A surprise beaching of a shark on the Irish coastline has researchers worried about whether some cartilaginous fish are potentially on course for the same fate as their jumbo-sized ancestors.
Megalodon – popularised most recently in a series of action films – was the world’s largest fish, growing to 20 metres and living in the oceans about 3 million years ago.
While its family, Otodontidae, is extinct, the order of Lamniformes it belonged to consists of mackerel sharks still alive today and include species like the great white, basking, tiger and mako sharks.
Some rare characteristics are still shared between modern and extinct lamnids. In contrast to most fish, a tiny number of sharks – usually apex predators – are warm-blooded, among them the Meg, as well as great whites that swim the oceans today.
But when another lamnid – a smalltooth sand tiger shark (Odontaspis ferox) – washed up on a patch of Ireland’s coast, researchers from Trinity College Dublin made an unexpected finding.
During autopsy, the smalltooth sand tiger shark was found to have anatomical features consistent with being a ‘regional endotherm’ – warm-blooded.
That, the researchers suggest in their study published in Biology Letters, might indicate the ability of animals to maintain their body temperature at a level higher than their environment, evolved much earlier than thought.
“If sand tiger sharks have regional endothermy then it’s likely there are several other sharks out there that are also warm-bodied,” says Dr Nick Payne, the study’s senior author.
“We used to think regional endothermy [warm bloodedness] was confined to apex predators like the great white and extinct megalodon, but now we have evidence that deep water ‘bottom-dwelling’ sand tigers, and plankton-eating basking sharks also are warm bodied.
“This raises plenty of new questions as to why regional endothermy evolved, but it might also have important conservation implications.”
Those conservation implications might be particularly relevant now. Amid increasing ocean temperatures endothermic animals may be forced to respond to their changing environments.

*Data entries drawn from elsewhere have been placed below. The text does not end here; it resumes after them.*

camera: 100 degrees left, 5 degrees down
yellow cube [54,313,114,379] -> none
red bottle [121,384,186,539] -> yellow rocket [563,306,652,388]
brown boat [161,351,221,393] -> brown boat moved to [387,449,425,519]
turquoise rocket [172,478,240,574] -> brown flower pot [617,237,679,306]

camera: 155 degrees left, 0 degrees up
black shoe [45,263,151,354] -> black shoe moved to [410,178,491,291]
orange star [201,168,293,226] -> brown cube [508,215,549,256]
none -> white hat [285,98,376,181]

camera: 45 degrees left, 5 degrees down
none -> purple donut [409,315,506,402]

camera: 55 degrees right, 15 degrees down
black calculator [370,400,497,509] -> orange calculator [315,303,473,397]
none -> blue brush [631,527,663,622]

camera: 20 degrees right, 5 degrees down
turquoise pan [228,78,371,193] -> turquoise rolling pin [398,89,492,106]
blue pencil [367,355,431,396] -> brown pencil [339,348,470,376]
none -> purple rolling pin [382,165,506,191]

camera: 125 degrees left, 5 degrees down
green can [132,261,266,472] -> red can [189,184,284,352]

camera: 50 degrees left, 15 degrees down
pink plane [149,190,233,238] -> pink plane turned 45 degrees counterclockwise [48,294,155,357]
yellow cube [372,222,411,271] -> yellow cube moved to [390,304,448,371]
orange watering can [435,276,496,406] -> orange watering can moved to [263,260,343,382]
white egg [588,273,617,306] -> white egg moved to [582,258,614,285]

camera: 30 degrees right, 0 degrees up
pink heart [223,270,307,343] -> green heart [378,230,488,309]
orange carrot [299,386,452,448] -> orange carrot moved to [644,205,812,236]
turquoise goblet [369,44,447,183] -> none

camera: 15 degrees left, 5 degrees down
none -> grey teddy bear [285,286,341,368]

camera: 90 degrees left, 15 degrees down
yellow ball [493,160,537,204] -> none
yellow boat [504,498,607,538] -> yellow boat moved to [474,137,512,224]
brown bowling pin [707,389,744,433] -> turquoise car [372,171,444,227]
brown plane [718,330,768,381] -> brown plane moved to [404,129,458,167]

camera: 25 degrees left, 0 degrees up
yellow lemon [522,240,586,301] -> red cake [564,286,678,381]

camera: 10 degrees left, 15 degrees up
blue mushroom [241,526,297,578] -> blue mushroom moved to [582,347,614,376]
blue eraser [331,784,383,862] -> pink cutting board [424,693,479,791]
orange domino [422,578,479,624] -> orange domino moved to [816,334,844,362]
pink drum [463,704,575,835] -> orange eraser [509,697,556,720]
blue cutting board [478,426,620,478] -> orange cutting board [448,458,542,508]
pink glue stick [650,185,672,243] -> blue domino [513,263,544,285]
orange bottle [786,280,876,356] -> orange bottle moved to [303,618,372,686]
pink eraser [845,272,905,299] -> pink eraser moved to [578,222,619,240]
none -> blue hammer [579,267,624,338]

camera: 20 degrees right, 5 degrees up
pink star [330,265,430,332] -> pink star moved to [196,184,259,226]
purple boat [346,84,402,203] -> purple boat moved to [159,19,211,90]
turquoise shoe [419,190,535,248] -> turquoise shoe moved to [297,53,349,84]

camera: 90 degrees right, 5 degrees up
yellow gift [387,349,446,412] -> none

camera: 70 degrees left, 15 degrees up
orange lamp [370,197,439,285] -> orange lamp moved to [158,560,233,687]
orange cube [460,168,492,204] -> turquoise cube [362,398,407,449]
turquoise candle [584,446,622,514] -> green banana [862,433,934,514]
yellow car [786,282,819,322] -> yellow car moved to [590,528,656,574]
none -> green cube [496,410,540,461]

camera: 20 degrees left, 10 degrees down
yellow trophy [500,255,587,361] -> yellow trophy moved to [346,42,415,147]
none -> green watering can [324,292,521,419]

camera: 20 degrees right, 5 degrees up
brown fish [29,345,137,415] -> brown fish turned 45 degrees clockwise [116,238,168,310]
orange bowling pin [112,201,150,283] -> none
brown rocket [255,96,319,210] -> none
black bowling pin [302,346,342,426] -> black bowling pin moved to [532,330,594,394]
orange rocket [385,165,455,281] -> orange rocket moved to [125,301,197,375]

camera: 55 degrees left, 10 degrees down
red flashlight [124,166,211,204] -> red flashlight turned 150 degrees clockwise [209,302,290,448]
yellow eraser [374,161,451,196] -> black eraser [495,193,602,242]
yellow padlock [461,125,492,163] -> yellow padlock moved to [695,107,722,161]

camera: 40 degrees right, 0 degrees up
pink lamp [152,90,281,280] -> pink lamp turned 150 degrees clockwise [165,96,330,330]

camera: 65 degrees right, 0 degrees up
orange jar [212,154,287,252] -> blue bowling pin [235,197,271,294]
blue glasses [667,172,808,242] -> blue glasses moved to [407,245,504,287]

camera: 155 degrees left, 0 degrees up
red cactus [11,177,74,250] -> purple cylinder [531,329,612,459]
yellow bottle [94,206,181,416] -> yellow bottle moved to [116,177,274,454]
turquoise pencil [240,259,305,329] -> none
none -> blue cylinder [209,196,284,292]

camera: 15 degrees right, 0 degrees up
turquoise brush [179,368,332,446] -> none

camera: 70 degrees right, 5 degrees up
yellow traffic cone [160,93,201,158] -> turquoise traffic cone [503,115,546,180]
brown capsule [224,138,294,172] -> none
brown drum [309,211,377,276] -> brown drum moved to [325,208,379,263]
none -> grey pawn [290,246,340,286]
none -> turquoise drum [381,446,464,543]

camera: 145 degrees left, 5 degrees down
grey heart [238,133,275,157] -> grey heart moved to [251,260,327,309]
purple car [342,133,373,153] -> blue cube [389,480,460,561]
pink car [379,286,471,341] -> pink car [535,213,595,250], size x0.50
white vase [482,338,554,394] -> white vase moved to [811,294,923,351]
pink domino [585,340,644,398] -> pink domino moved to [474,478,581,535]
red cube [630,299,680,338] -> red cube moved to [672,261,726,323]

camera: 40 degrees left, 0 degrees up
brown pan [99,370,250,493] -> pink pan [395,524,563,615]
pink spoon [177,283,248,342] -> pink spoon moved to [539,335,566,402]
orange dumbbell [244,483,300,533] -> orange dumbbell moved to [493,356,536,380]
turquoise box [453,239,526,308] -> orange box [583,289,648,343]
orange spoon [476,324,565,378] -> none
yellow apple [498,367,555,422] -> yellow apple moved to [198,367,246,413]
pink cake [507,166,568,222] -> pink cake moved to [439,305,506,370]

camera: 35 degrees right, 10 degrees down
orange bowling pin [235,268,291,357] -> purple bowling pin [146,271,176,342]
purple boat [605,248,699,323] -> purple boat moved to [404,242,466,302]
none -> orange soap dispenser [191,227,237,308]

That the smalltooth sand tiger was washed up in the British Isles, its northernmost range being just off France’s west coast, might be indicative of these environmental shifts already being underway. A substantial marine heatwave was registered across the region in June this year, with some coastlines at least 3°C above the 1985-1983 average.
“Our understanding of science continually grows and it’s becoming clear that whenever regional endothermy evolved in the past it has been retained in a growing number of shark species with very different lifestyles,” says Dr Haley Dolton, a marine biologist who led the study.
“The discovery… has major implications from a conservation perspective for regional endotherms. We believe changing environments were a major contributor to the megalodon’s extinction, as we think it could no longer meet the energetic demands of being a large regional endotherm.
“We know the seas are warming at alarming rates again now and the smalltooth tiger that washed up in Ireland was the first one seen in these waters. That implies its range has shifted, potentially due to warming waters, so a few alarm bells are ringing.”